Blote voeten zijn uit den boze. Je ziet ze zelden. Alleen toeristen bezondigen zich er aan. In Japan draag je sokken of panty’s. Ook in de zomerschoen. Voor de hakken onder je lange broek gebruik je ultra korte sokken. Die dingen die altijd zo vervelend de schoen in kruipen.

Ik probeer me te houden aan de regels. Maar heb geen schoenmaat 36, zoals -lijkt het-  ieder ander hier. Die ochtend naar het museum draag ik, in mijn platte schoenen, een stel sokken. We lopen uren. Dat hou je op hakken niet vol. Dus gebruik ik de Merrell’s met air cushion. Van een model dat je wel meer ziet in de metro. Maar de mijne zijn veel plomper. Want die Merrell, zwart met bandje over de wreef, ziet er eigenlijk niet uit. Maat veertig en een half. Nogal Mickey Mouse.

Niettemin, ik ben gehecht aan mijn Merrell’s. Gekocht in Chicago, in een winkelcentrum in de buurt van het huis van de Obama’s. De schoenenzaak deed me denken aan die in Groningen in de jaren zeventig. Kraak noch smaak.

Ondanks die eenvoud stonden in de etalage enkele foto’s van een wereldberoemde klant met haar kinderen. De First Lady en de meisjes. Volgens de verkoper komen ze vaak shoppen als ze in hun eigen huis zijn. “Ah, Michelle”, straalde hij. Charmant, gewoon en ontzettend aardig.

Mijn Merrell’s. Altijd kaal gedragen. En nu met sokken, deze museumdag in Tokio. Daarop probeer ik het een dag. In het Mori Art museum. De bezoekers zijn onberispelijk gekleed. In de herfstcollectie van Yohji Yamamoto lijken ze zo weggelopen uit een etalage in Ginza. De zaalwachters doen denken aan medewerkers van Comme des Garcons. Ze zitten of schrijden, de blik wat hooghartig gericht op het publiek. En daar loop ik tussendoor op mijn Chicago klompen met Hema sokken.

Tokyo

De volgende dag gaan de sokken in de tas. Ik trek ze voortaan alleen aan als in het theepaviljoen in een park de schoenen uit moeten. Of in het studentenhuis. Bij de entree doe je je schoenen in een plastic zak en je haalt uit een rek een paar bruine slippers. En in de kamer zelf gaan de slippers uit en betreed je de luttele vierkante meters op sokken.
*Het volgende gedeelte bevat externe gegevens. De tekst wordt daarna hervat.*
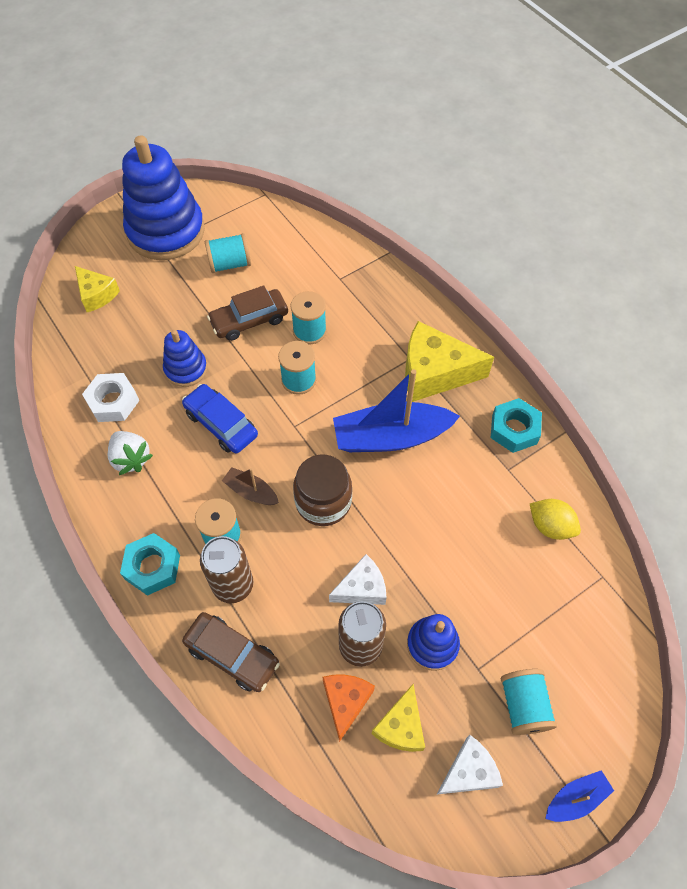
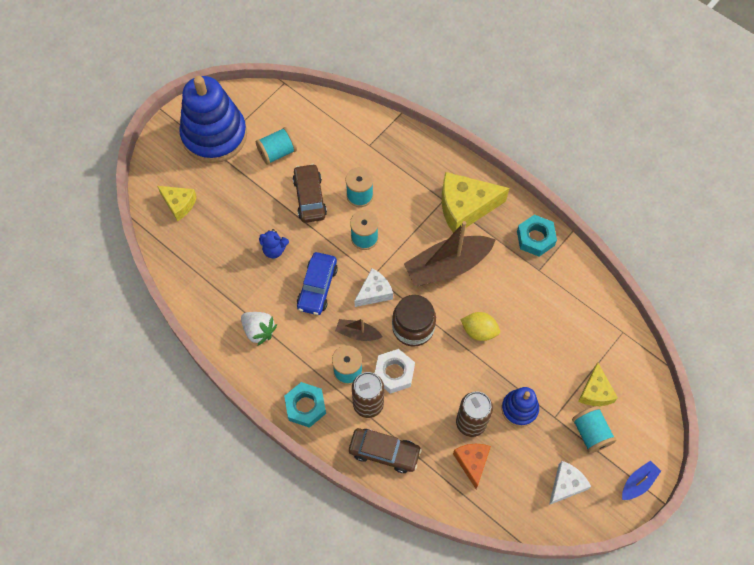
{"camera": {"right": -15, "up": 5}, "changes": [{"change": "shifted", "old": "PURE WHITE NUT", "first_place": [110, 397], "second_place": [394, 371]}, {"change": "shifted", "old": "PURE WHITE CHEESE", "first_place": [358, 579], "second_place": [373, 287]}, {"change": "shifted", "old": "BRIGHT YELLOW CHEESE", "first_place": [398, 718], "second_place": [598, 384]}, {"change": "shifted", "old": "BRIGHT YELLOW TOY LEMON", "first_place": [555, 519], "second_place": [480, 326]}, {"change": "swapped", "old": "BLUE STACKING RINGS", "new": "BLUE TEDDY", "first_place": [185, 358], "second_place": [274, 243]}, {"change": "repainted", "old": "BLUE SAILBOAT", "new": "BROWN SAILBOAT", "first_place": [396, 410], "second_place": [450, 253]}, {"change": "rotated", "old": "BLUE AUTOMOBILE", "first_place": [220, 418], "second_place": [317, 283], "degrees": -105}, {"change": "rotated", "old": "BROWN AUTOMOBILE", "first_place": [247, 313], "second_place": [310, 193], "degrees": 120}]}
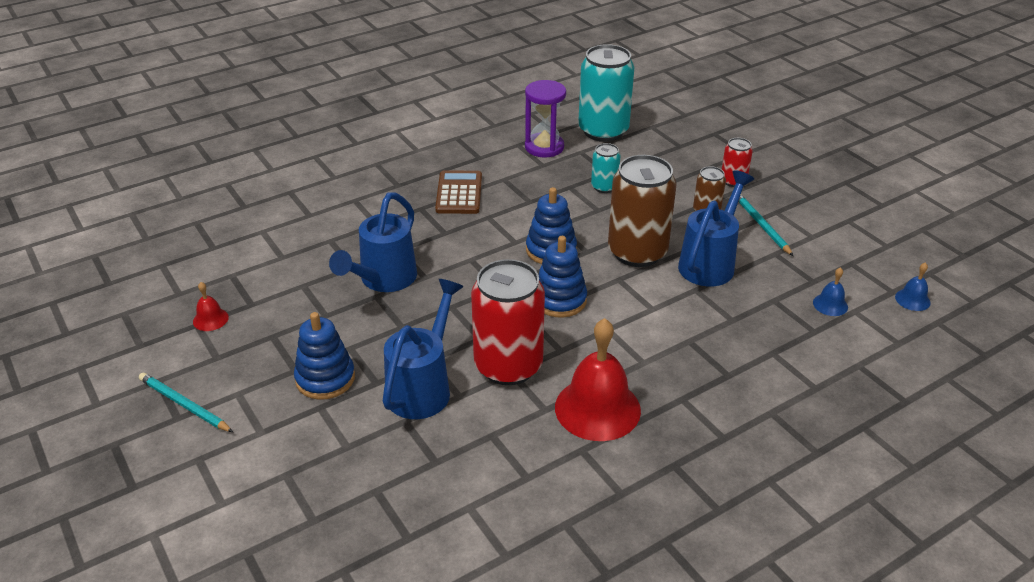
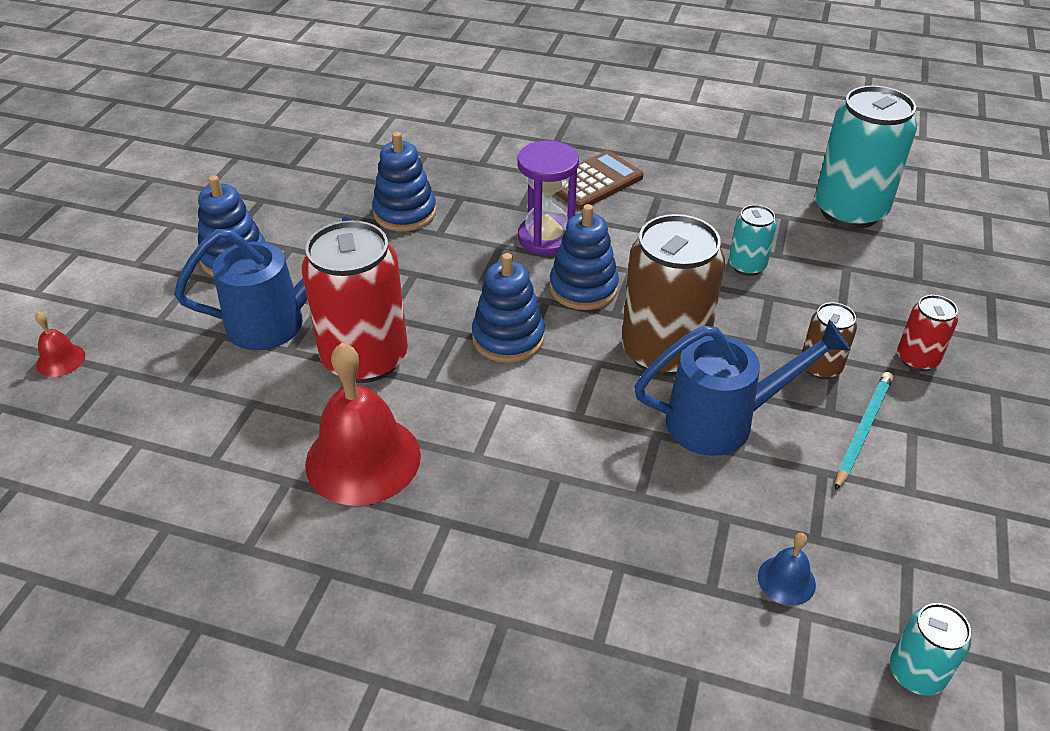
{"camera": {"right": 50, "up": 5}, "changes": [{"change": "gone", "old": "TURQUOISE WOODEN PENCIL", "first_place": [186, 402]}, {"change": "shifted", "old": "SCARLET BELL", "first_place": [211, 306], "second_place": [60, 344]}, {"change": "shifted", "old": "VIOLET HOURGLASS", "first_place": [545, 118], "second_place": [548, 198]}, {"change": "swapped", "old": "BLUE SPRINKLING CAN", "new": "BLUE STACKING RINGS", "first_place": [373, 242], "second_place": [404, 181]}, {"change": "swapped", "old": "BLUE BELL", "new": "TURQUOISE TIN", "first_place": [913, 286], "second_place": [930, 649]}]}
Het Franse balkon bij de kamer wordt gebruikt om de Samsonite te stallen. Buiten dendert om de paar minuten de metro voorbij. The Blues Brothers in Tokio. De kamer van Elwood.  Die koffer hebben we enkele maanden geleden gekocht bij V&D. Verbaasd was ik dat het warenhuis nog bestaat en verbijsterd over de snauw toen ik voorzichtig informeerde naar de garantie. “De kassabon” snibde de cassier met de blik op de toonbank.

In deze kamer wordt de ruimte gekoesterd. Zoals in de meeste Japanse huizen. Geen wonder dat ze in warenhuis Muji zo’n rijke collectie opbergdozen hebben. Ze verkopen er trouwens ook een pre-fabhuis

In de studentenkamer is het bed tegelijkertijd een bank. We eten en boven ons hoofd hangt een wasje te drogen. Keurig door iemand opgehangen van wie wij eerder niet wisten dat hij dit kon. De gedachte aan het naderende afscheid van de zoon laat zich voorlopig verdringen door de lijn te bestuderen. Als een installatie in het Mori Art Museum. Broeken, shirts. En, uiteraard, een lange rij sokken.